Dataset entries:
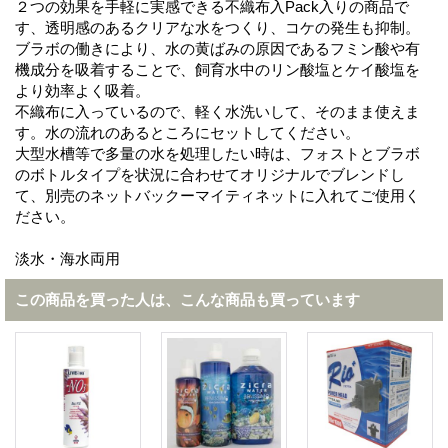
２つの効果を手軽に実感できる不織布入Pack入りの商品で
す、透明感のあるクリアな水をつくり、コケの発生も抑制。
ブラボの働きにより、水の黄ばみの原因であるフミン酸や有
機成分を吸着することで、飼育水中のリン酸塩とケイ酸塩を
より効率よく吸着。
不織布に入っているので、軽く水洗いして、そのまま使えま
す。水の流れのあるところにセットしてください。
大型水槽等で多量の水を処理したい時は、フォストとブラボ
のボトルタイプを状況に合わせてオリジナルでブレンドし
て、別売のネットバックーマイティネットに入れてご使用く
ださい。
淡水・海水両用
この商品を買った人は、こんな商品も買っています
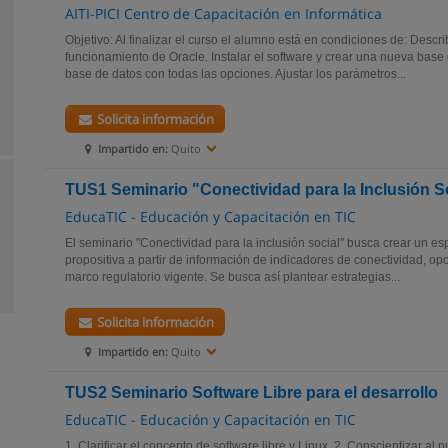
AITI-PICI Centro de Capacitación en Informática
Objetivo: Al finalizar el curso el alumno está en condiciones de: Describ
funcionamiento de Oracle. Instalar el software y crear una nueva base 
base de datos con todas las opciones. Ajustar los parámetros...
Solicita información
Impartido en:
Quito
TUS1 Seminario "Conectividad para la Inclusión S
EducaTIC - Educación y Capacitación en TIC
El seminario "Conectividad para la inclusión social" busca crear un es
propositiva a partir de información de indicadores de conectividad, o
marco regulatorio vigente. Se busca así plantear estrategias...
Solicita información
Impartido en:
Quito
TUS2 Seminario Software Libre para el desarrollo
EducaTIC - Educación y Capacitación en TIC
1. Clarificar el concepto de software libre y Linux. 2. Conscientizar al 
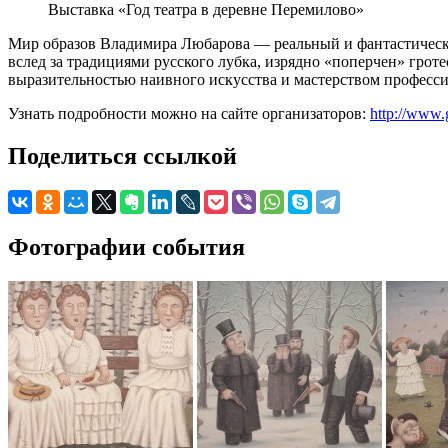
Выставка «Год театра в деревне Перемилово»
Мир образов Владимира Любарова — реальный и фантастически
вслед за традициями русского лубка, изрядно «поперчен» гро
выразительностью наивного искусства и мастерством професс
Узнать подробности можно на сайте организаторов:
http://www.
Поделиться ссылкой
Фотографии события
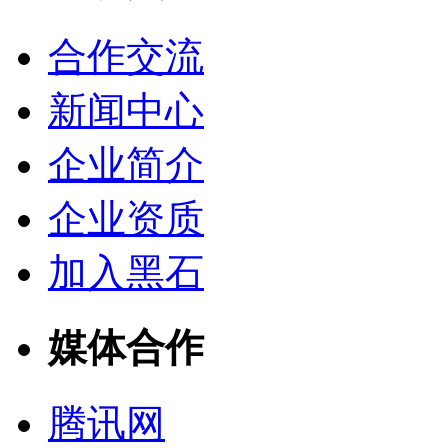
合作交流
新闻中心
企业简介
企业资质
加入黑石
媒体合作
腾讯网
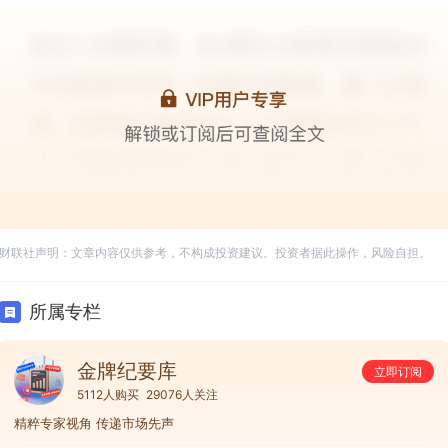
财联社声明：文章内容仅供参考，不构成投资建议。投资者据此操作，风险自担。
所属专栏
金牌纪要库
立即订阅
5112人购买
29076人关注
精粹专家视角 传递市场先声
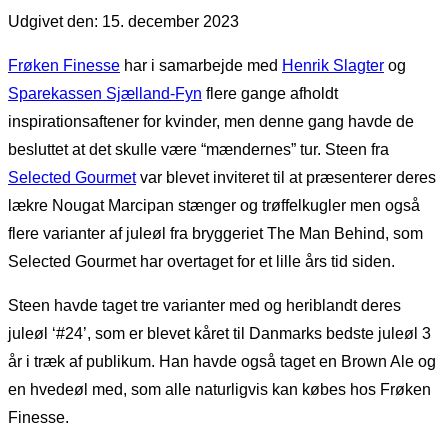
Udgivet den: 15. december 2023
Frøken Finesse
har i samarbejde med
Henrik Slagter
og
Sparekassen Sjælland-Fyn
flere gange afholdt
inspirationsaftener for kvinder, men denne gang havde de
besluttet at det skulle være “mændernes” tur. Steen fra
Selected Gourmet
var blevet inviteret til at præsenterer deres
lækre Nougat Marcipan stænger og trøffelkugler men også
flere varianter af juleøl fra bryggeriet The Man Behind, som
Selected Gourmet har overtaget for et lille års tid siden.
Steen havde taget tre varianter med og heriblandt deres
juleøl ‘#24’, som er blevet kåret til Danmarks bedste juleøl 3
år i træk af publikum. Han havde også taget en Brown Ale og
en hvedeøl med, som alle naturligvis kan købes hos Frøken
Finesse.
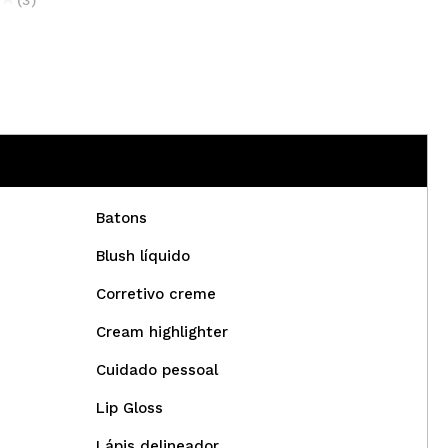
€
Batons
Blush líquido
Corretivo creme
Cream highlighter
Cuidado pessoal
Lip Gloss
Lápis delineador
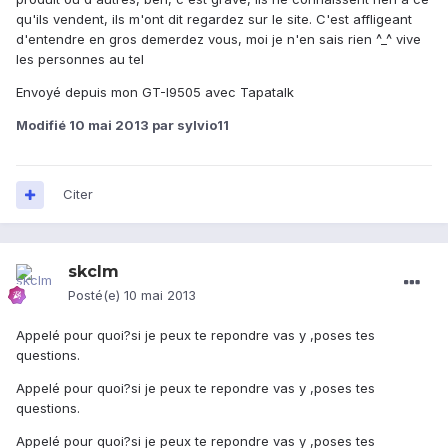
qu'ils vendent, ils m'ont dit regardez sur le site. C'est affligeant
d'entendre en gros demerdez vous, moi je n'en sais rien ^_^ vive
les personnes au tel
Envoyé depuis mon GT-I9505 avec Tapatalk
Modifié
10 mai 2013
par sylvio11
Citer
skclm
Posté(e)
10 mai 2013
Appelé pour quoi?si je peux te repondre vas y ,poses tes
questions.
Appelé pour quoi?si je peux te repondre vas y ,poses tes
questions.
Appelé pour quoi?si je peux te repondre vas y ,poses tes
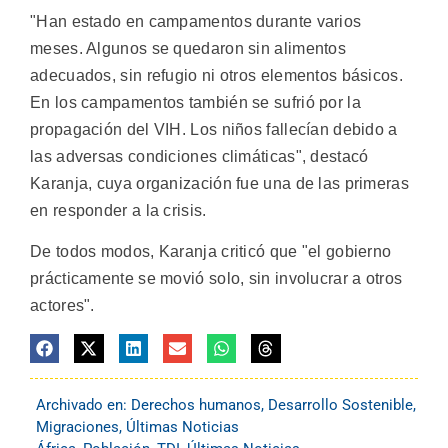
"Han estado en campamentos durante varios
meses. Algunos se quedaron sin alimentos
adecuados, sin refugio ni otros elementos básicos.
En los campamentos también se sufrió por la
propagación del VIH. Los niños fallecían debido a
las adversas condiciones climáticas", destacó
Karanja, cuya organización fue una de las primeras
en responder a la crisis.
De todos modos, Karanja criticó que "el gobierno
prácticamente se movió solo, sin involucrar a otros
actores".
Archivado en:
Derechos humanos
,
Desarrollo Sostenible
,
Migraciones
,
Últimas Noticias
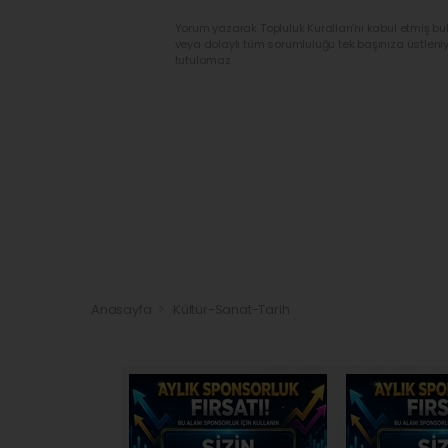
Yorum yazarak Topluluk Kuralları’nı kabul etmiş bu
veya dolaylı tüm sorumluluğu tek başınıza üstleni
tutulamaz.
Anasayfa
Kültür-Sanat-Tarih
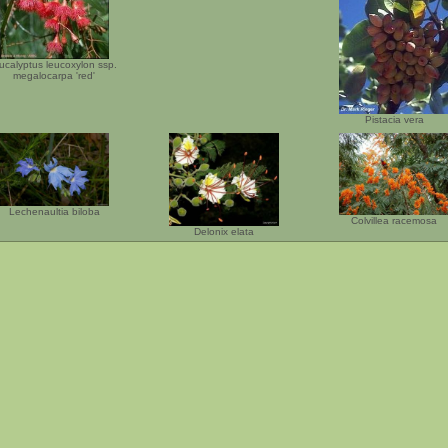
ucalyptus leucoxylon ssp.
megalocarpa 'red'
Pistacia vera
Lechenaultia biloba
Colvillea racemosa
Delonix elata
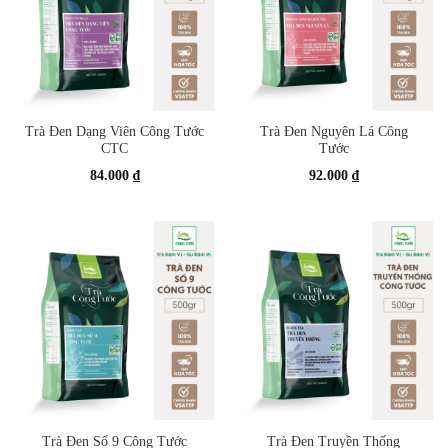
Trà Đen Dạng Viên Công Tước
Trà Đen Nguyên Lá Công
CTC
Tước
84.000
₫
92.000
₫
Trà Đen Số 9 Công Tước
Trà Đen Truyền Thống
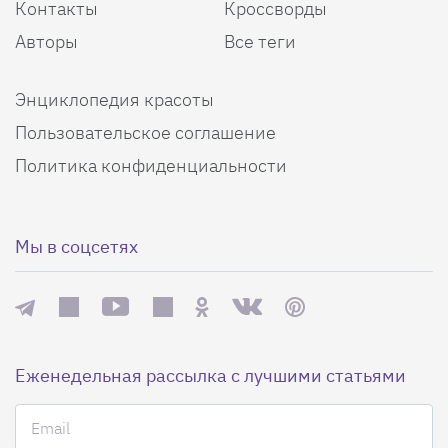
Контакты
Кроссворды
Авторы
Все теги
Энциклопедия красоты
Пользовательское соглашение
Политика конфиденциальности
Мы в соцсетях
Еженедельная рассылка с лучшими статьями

...

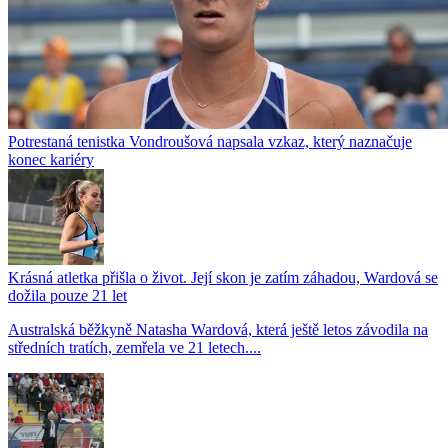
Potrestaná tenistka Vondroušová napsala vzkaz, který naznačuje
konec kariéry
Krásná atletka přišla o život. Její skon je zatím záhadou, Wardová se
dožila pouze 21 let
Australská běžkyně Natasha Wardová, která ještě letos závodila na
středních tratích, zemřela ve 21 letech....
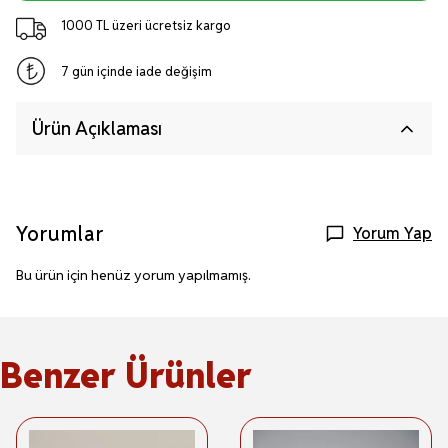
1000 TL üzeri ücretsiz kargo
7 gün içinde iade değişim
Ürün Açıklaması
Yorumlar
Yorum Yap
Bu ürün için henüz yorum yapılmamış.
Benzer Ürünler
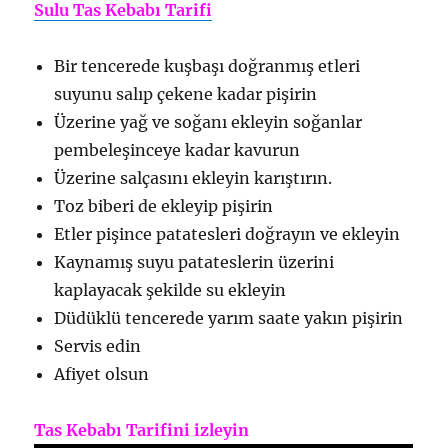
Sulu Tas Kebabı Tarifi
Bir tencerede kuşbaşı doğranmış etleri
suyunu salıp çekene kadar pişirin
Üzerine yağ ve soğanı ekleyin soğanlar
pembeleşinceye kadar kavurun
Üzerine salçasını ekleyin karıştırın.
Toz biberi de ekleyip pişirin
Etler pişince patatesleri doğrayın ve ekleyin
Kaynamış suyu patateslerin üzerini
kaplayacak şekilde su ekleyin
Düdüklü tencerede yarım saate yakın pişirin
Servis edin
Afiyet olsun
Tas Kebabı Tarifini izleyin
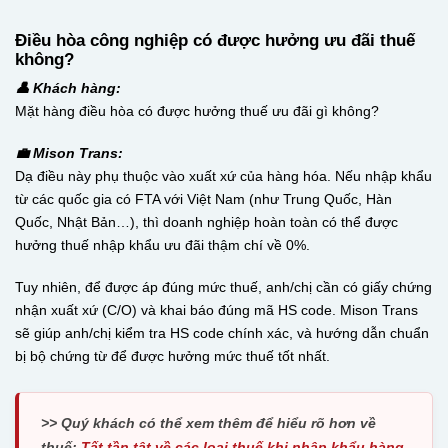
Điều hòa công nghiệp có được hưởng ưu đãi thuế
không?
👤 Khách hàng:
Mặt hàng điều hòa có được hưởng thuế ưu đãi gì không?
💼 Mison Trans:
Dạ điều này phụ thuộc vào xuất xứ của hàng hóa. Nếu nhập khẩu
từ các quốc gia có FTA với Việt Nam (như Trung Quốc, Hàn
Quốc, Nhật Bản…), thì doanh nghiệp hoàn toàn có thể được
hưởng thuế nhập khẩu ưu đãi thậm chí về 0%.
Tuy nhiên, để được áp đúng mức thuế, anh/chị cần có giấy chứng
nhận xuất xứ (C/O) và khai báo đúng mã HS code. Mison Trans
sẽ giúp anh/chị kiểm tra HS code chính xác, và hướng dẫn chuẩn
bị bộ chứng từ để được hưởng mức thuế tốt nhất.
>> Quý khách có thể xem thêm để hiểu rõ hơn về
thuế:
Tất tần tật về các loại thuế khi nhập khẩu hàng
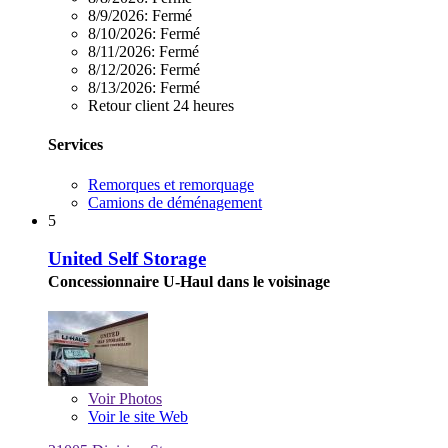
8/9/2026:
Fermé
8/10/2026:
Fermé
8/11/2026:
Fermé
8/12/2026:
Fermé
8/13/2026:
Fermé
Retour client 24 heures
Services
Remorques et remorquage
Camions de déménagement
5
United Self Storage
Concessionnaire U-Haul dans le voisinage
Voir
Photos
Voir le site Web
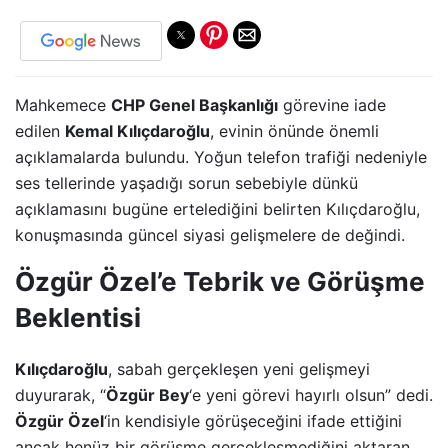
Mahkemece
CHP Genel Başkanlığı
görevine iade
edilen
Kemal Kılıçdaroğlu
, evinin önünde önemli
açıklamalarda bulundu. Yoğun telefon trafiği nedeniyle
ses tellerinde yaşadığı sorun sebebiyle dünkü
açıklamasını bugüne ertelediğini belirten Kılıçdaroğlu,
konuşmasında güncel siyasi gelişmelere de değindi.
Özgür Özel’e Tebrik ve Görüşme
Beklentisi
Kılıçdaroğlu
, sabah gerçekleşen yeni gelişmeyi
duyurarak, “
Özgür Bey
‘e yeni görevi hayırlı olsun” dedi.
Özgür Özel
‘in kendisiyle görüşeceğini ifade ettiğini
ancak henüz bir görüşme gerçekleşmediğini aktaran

==

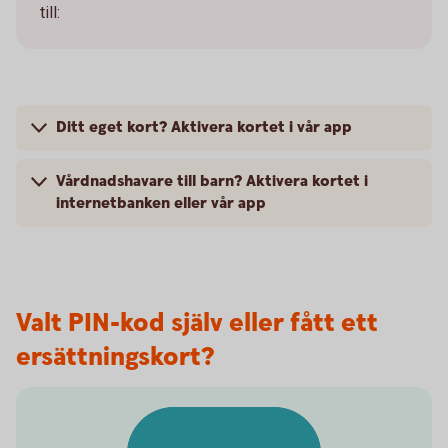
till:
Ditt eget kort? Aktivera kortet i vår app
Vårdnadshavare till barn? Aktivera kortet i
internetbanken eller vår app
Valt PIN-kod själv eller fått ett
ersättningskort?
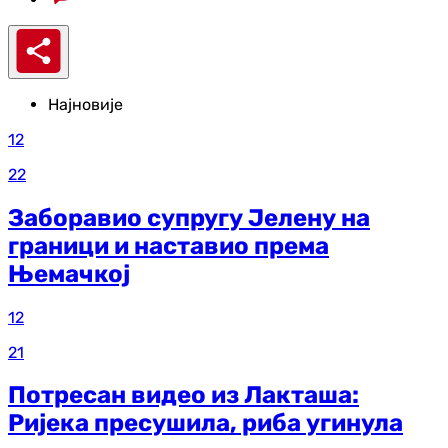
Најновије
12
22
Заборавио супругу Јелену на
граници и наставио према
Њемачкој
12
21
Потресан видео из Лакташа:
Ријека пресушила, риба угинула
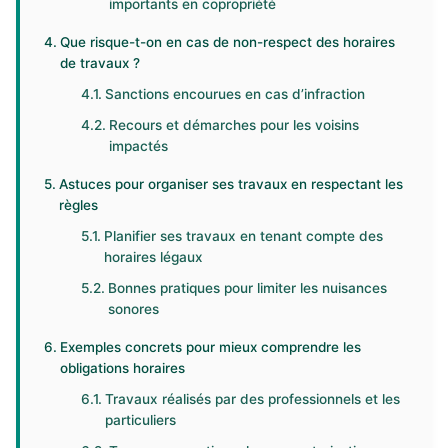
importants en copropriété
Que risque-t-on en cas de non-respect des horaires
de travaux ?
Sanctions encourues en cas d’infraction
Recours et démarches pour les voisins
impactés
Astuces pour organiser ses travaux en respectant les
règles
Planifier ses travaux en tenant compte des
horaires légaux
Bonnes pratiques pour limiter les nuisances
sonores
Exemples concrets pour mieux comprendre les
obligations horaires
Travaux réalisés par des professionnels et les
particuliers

→ **About this task**
How many lines in the entries contain the word "đúng"? Reply with the number alone.

→ **Written reply**
2